The question of when has not changed from last week. The debt ceiling situation continues to constrain Treasury’s ability to issue new securities, which means the existing cash pile becomes the operating fund. Defense appropriations, entitlement payments, and routine government operations will begin drawing it down. The pace at which that happens will determine whether the next several weeks look contractionary or expansionary.
What is clear is that the reservoir is larger than it was last week. And the larger the reservoir, the more significant the eventual release.
What Did Not Happen
The Fed did not expand its balance sheet. No emergency lending. No new facilities. No policy change.
The contraction this week — and last week — is entirely fiscal in origin. The Treasury collected taxes, built its cash balance, and the banking system’s reserves contracted as a direct consequence. The Fed was a passive observer.
This is a distinction worth holding. When reserves fall because the Fed is actively reducing its balance sheet, the mechanism is monetary policy. When reserves fall because the TGA is rising, the mechanism is fiscal plumbing. Both produce the same result on bank reserve balances. But they have different drivers, different reversal dynamics, and different implications for what comes next.

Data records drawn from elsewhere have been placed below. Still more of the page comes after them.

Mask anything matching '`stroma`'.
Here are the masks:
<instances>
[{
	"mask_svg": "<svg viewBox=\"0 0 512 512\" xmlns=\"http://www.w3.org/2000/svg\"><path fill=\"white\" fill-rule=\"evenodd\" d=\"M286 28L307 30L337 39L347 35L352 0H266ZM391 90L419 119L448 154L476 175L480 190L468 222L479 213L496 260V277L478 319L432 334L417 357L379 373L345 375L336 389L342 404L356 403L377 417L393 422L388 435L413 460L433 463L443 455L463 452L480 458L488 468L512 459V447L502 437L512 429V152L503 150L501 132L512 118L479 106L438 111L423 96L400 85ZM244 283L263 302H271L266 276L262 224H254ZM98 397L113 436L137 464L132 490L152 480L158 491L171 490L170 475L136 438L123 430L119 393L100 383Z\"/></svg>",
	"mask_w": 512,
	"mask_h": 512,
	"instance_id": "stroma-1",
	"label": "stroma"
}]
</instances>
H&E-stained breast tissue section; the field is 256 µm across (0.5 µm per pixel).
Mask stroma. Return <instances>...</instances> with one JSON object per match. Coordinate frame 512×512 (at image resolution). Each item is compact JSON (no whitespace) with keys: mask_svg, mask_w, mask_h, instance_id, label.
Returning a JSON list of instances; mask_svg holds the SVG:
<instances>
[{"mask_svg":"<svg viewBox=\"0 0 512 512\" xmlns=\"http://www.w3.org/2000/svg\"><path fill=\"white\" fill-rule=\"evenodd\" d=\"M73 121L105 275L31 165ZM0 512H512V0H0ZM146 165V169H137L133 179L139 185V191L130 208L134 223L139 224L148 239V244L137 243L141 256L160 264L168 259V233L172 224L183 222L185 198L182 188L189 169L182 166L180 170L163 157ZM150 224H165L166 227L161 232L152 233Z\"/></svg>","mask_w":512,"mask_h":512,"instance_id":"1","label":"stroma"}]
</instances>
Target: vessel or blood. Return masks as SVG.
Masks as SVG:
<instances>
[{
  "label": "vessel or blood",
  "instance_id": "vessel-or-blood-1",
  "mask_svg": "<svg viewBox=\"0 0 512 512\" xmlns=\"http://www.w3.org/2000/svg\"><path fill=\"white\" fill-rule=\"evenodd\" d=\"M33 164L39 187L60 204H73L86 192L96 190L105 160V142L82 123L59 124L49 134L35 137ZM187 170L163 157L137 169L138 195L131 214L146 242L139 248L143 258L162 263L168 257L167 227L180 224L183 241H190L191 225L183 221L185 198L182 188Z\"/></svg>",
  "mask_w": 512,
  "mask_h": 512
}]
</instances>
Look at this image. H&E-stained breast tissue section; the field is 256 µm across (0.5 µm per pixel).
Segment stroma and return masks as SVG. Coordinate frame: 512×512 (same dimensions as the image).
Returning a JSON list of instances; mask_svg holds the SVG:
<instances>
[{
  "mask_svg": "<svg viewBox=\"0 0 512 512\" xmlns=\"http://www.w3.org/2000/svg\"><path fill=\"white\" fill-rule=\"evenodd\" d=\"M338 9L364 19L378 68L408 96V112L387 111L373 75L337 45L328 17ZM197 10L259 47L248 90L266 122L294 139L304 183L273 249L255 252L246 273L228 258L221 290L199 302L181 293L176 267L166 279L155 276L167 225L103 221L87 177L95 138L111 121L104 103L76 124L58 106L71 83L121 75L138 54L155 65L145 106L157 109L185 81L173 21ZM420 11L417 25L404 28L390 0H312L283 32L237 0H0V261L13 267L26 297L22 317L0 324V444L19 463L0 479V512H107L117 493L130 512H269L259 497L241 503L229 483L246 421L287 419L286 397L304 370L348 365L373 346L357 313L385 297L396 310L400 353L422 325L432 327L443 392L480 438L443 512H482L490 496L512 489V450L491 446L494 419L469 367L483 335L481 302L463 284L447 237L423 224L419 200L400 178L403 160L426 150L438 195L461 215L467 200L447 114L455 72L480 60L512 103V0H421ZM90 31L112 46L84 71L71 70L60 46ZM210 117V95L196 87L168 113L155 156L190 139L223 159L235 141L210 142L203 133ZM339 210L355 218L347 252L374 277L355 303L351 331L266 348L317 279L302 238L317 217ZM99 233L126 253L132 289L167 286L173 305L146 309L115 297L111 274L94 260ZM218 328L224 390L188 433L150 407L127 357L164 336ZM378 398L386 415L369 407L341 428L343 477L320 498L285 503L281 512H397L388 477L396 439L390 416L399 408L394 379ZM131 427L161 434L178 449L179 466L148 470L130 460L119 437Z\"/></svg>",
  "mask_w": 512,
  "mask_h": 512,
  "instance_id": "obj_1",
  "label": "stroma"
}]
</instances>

The Fed has not tightened. The Treasury has been accumulating. Those are different stories, even when they appear in the same number.
The Bitcoin Lens
The TGA just crossed $1 trillion.
That trillion dollars represents the purchasing power of tax payments collected from millions of people and businesses — workers, small companies, corporations — flowing into a government account where it sits, inert, until it is allocated and spent. The mechanism that produced this is not controversial or dramatic. It is routine. It happens every April.
But routine does not mean unimportant. The ebb and flow of these balances shapes the liquidity conditions that move through the entire financial system — lending rates, credit availability, asset prices — without a press conference, without a vote, without a headline.
Bitcoin sits outside this cycle — and not just this week’s. The TGA will drain, refill, and drain again. Reserves will rise and fall with each turn of the seesaw. RRP balances will shift. And across every one of those movements, the aggregate supply of dollars in the system has a directional bias: it grows. That is what the architecture produces — more dollars, more cycles, more seesawing — over time and over decades.
Bitcoin’s supply does not respond to any of it. The issuance is fixed and tapering. The total will never exceed 21 million. The number that mattered this week was $1.007 trillion in a government account. That number will keep changing. The other one will not.
The H.4.1 report is released every Thursday by the Federal Reserve. This series tracks the three figures that matter most: reserve balances, the TGA, and reverse repo — and explains what their movements mean for financial conditions.